GDS (Graph Data Science) Extension
Since NeuG v0.1.3, we have introduced the GDS extension, which provides a collection of graph algorithms that run on projected subgraphs.
It enables common analytical workloads — community detection, centrality analysis, shortest-path computation — directly inside NeuG through the CALL interface.
Quick Start
-- 1. Load the extension
LOAD gds;
-- 2. Project a subgraph
CALL project_graph(
'social',
['person'],
{'[person, knows, person]': ''}
);
-- 3. Run an algorithm
CALL page_rank('social', {max_iterations: 20})
RETURN node.fName, rank;
-- 4. Clean up
CALL drop_projected_graph('social');Graph Projection
Before running any GDS algorithm, you must create a projected graph — a named subgraph view that defines which node labels, edge triplets, and optional predicates the algorithm operates on.
project_graph
CALL project_graph(
'<graph_name>',
<vertex_entries>,
<edge_entries>
);Parameters:
| Parameter | Type | Description |
|---|---|---|
graph_name | STRING | A unique alias for the projected subgraph |
node_entries | LIST or MAP | Node labels, optionally with predicates |
edge_entries | MAP | Edge triplets [src, edge, dst] mapped to predicates |
Node entries can be a simple list of labels or a map with predicates:
-- List form (no predicates)
['person']
-- Map form (with predicates)
{'person': 'n.age > 20', 'organisation': 'n.name = "MIT"'}Edge entries are always a map from triplet to predicate (use empty string ''
for no predicate):
{'[person, knows, person]': ''}
{'[person, studyat, organisation]': 'r.year > 2010'}drop_projected_graph
CALL drop_projected_graph('<graph_name>');Removes a previously projected graph alias.
SHOW_PROJECTED_GRAPHS
CALL SHOW_PROJECTED_GRAPHS() RETURN *;Lists all currently registered projected graph aliases.
PROJECTED_GRAPH_INFO
CALL PROJECTED_GRAPH_INFO('<graph_name>') RETURN *;Returns the labels and predicates of a projected graph.
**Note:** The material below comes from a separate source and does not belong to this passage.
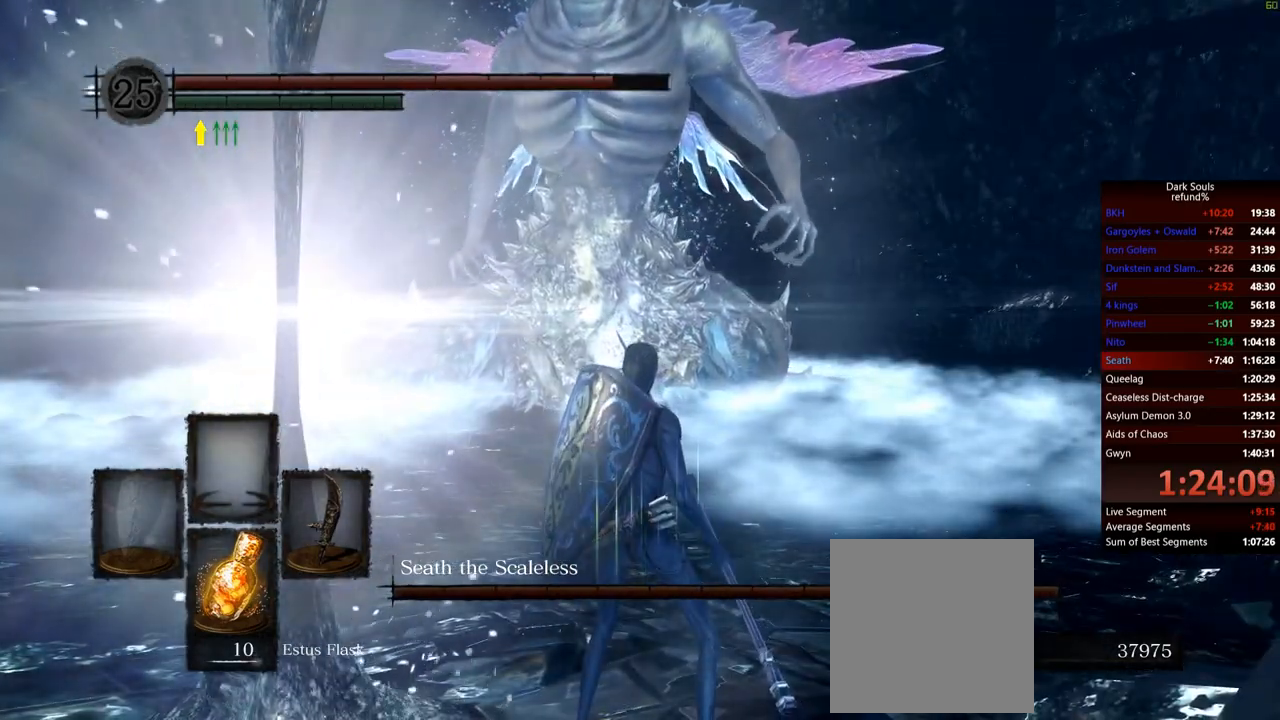
{"buttons": [], "left_stick": "center", "right_stick": "center", "events": []}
Each row contains:
| Column | Description |
|---|---|
| label | Node label name or edge triplet (e.g., [person,knows,person]) |
| predicate | The filter predicate string, or empty if none |
Algorithms
All algorithms follow the same calling convention:
CALL <algorithm_name>('<projected_graph>', {<options>})
RETURN <columns>;Every algorithm returns a node column (the matched nodes) plus one or more
result columns. The node column is of type NODE, so you can access node
properties via node.<property> in the RETURN clause.
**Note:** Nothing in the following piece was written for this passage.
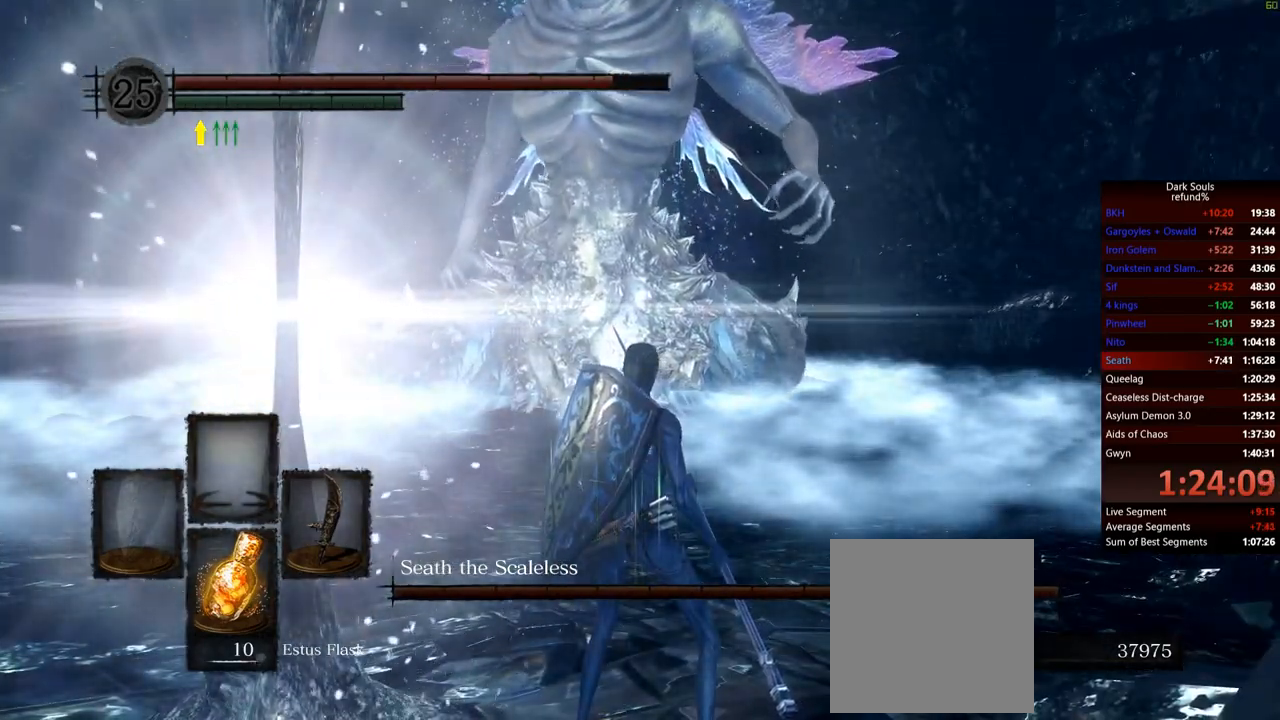
{"buttons": [], "left_stick": "center", "right_stick": "up", "events": [[367, "right_stick", "up"]]}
Note: Most algorithms (except Label Propagation) require a homogeneous graph subgraph — exactly one node label and one edge triplet where the source and destination labels match the node label.
PageRank
Computes the PageRank centrality score for each node. Higher scores indicate more influential nodes in the graph.
CALL page_rank('<graph_name>', {<options>})
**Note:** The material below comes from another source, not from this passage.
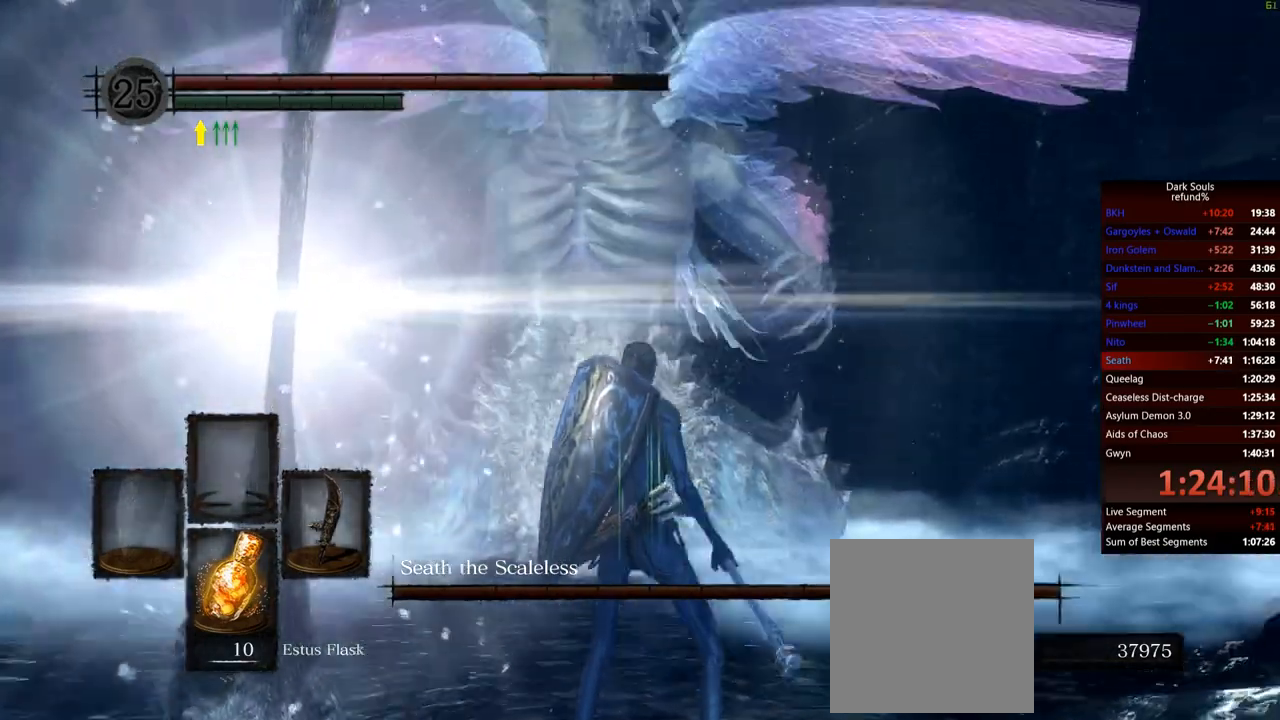
{"buttons": [], "left_stick": "center", "right_stick": "center", "events": [[50, "right_stick", "center"]]}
RETURN node, rank;Options:
| Option | Type | Default | Description |
|---|---|---|---|
damping_factor | DOUBLE | 0.85 | Probability of following a link (vs. random jump) |
max_iterations | INT | 20 | Maximum number of iterations |
directed | BOOL | false | Whether to treat edges as directed |
concurrency | INT | CPU cores | Number of threads for parallel execution |
Output columns:
| Column | Type | Description |
|---|---|---|
node | NODE | The node |
rank | DOUBLE | PageRank score |
Example:
CALL project_graph('social', ['person'], {'[person, knows, person]': ''});
LOAD gds;
CALL page_rank('social', {damping_factor: 0.85, max_iterations: 30})
RETURN node.fName, rank
ORDER BY rank DESC;Predicate support: Both node and edge predicates are supported.
BFS (Breadth-First Search)
Computes the shortest hop distance from a source node to all reachable nodes.
CALL bfs('<graph_name>', {<options>})
RETURN node, distance;Options:
| Option | Type | Default | Description |
|---|---|---|---|
source | STRING | (required) | The source node’s primary key value |
directed | BOOL | false | Whether to follow edges in their stored direction only |
concurrency | INT | CPU cores | Number of threads |
Output columns:
| Column | Type | Description |
|---|---|---|
node | NODE | The node |
distance | INT64 | Hop count from the source node |
path | PATH | Shortest path from source to this node (optional, only when YIELDed) |
Example:
CALL bfs('social', {source: '0'})
RETURN node.fName, distance
ORDER BY distance;With path return:
-- Return the actual shortest path
CALL bfs('social', {source: '0'})
YIELD node, distance, path
RETURN node.fName, distance, path;
-- Extract path details
CALL bfs('social', {source: '0'})
YIELD node, distance, path
RETURN node.fName, distance,
nodes(path) AS path_nodes,
relationships(path) AS path_edges;Predicate support: Both node and edge predicates are supported.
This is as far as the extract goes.